We run Ubuntu on a lot of the department computers, and some things are easier to configure via their appropriate GUI than they are from the command line (sigh, :p). I don't have to do this often, so often I don't remember the interface, or even the name, of the app required for the particular configuration I'm try adjust. Ah, I think, if I was only sitting in front of the computer in question rather than logging in via SSH, I could click on the Preferences dialog and it would be right there. Wait, why should it matter what computer I'm sitting in front of? Enter nested X servers such as Xnest and its successor Xephyr.

The problem with running a remote desktop or windows manager is that when you fire up your local X server, you usually also fire up a windows manager to manage it. If you try to run a remote windows manager, there will be two managers trying to manage one server, which can be problematic.

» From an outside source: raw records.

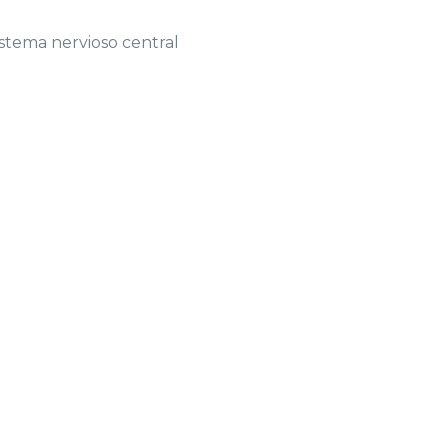
istema nervioso central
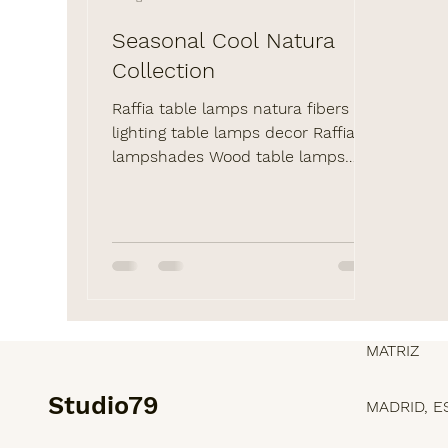
Seasonal Cool Natura
Collection
Raffia table lamps natura fibers
lighting table lamps decor Raffia
lampshades Wood table lamps
lighting
MATRIZ
Studio79
MADRID, E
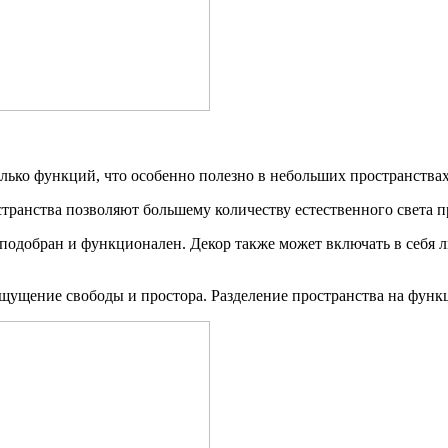
лько функций, что особенно полезно в небольших пространствах
транства позволяют большему количеству естественного света 
подобран и функционален. Декор также может включать в себя л
щущение свободы и простора. Разделение пространства на функ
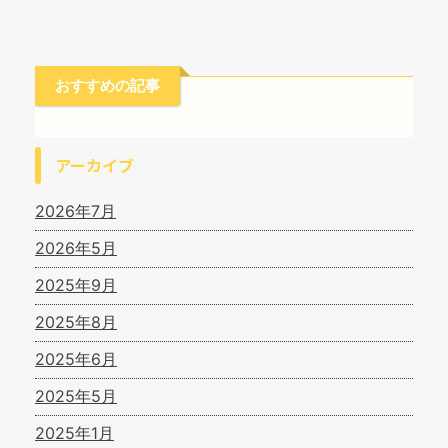
おすすめの記事
アーカイブ
2026年7月
2026年5月
2025年9月
2025年8月
2025年6月
2025年5月
2025年1月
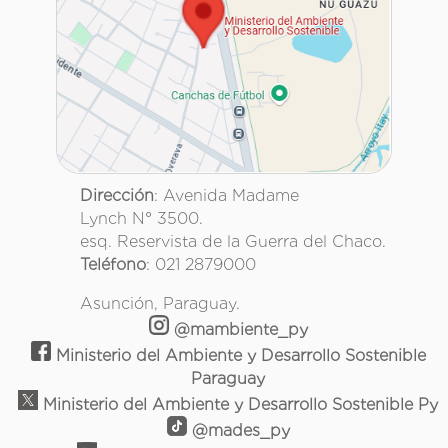
Dirección
: Avenida Madame
Lynch N° 3500.
esq. Reservista de la Guerra del Chaco.
Teléfono
: 021 2879000
Asunción, Paraguay.
@mambiente_py
Ministerio del Ambiente y Desarrollo Sostenible
Paraguay
Ministerio del Ambiente y Desarrollo Sostenible Py
@mades_py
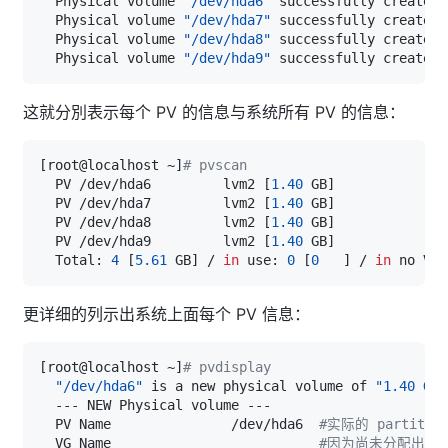
  Physical volume 
"/dev/hda6"
  Physical volume 
"/dev/hda7"
  Physical volume 
"/dev/hda8"
  Physical volume 
"/dev/hda9"
这就分別表示每个 PV 的信息与系统所有 PV 的信息：
[
root@localhost ~
]
# pvscan
  PV /dev/hda6         lvm2 
[
1.40
 GB
]
  PV /dev/hda7         lvm2 
[
1.40
 GB
]
  PV /dev/hda8         lvm2 
[
1.40
 GB
]
  PV /dev/hda9         lvm2 
[
1.40
 GB
]
  Total: 
4
[
5.61
 GB
]
 / 
in
 use: 
0
[
0
]
 / 
in
 no VG:
更详细的列示出系统上面每个 PV 信息：
[
root@localhost ~
]
# pvdisplay
"/dev/hda6"
 is a new physical volume of 
"1.40 GB"
  PV Name               /dev/hda6  
#实际的 partiti
  VG Name                          
#因为尚未分配出去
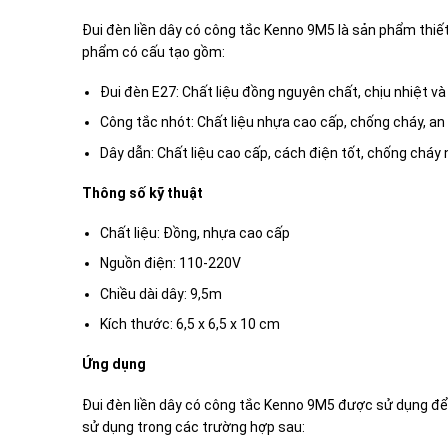
Đui đèn liền dây có công tắc Kenno 9M5 là sản phẩm thiết
phẩm có cấu tạo gồm:
Đui đèn E27: Chất liệu đồng nguyên chất, chịu nhiệt và
Công tắc nhót: Chất liệu nhựa cao cấp, chống cháy, an
Dây dẫn: Chất liệu cao cấp, cách điện tốt, chống cháy 
Thông số kỹ thuật
Chất liệu: Đồng, nhựa cao cấp
Nguồn điện: 110-220V
Chiều dài dây: 9,5m
Kích thước: 6,5 x 6,5 x 10 cm
Ứng dụng
Đui đèn liền dây có công tắc Kenno 9M5 được sử dụng để l
sử dụng trong các trường hợp sau:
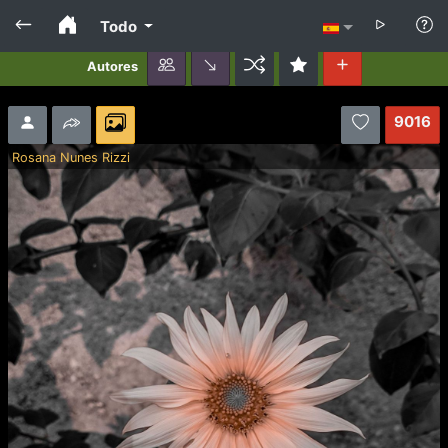
Todo
Autores
9016
Rosana Nunes Rizzi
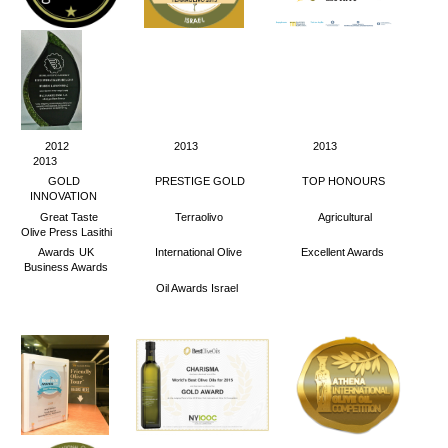
2012 2013 2013
2013
GOLD PRESTIGE GOLD TOP HONOURS
INNOVATION
Great Taste Terraolivo Agricultural
Olive Press Lasithi
Awards UK International Olive Excellent Awards
Business Awards
Oil Awards Israel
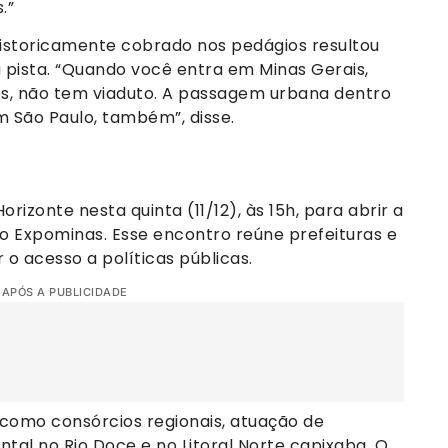
.”
historicamente cobrado nos pedágios resultou
a pista. “Quando você entra em Minas Gerais,
s, não tem viaduto. A passagem urbana dentro
m São Paulo, também”, disse.
izonte nesta quinta (11/12), às 15h, para abrir a
o Expominas. Esse encontro reúne prefeituras e
 o acesso a políticas públicas.
 APÓS A PUBLICIDADE
como consórcios regionais, atuação de
al no Rio Doce e no Litoral Norte capixaba. O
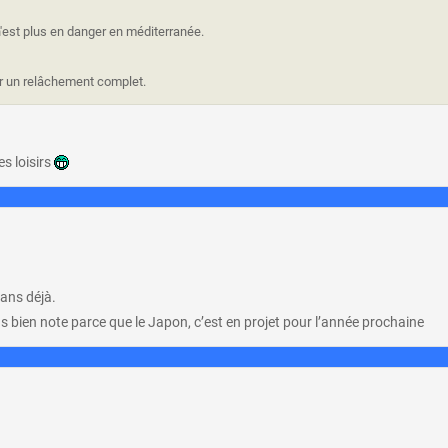
 n'est plus en danger en méditerranée.
sur un relâchement complet.
es loisirs
5ans déjà.
ds bien note parce que le Japon, c’est en projet pour l’année prochaine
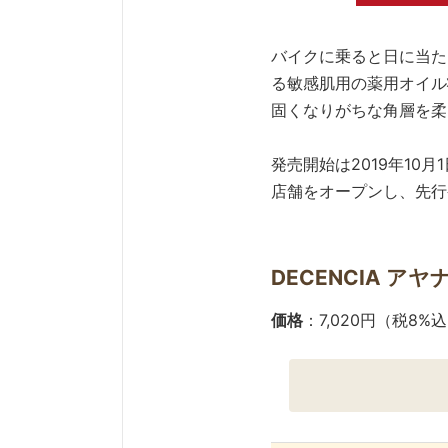
バイクに乗ると日に当た
る敏感肌用の薬用オイル
固くなりがちな角層を柔
発売開始は2019年10
店舗をオープンし、先行
DECENCIA ア
価格
：7,020円（税8%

Xephyr lets you start another X server nested inside a window of your main X server, and you can then start the remote windows manager in the Xephyr window. Basic usage looks like this:

home$ Xephyr :1 -ac -screen 800x600 2>/dev/null &
home$ export DISPLAY=:1
home$ ssh -YC hop1
hop1$ ssh -YC hop2
hopN$ ssh -YC target
target$ gnome-session

Don't forget to kill the Xephyr process once you're done with it.

Of course, with all the X forwarding, it doesn't actually matter which host Xephyr is running on. However, it may be easier for you if you only have to install it on your main computer. See Igor Ljubuncic's Xephyr tutorial for a more detailed explanation of the whole process.

In order to install Xephyr on Gentoo, you'll need to (re-)emerge x11-base/xorg-server with the kdrive USE flag enabled.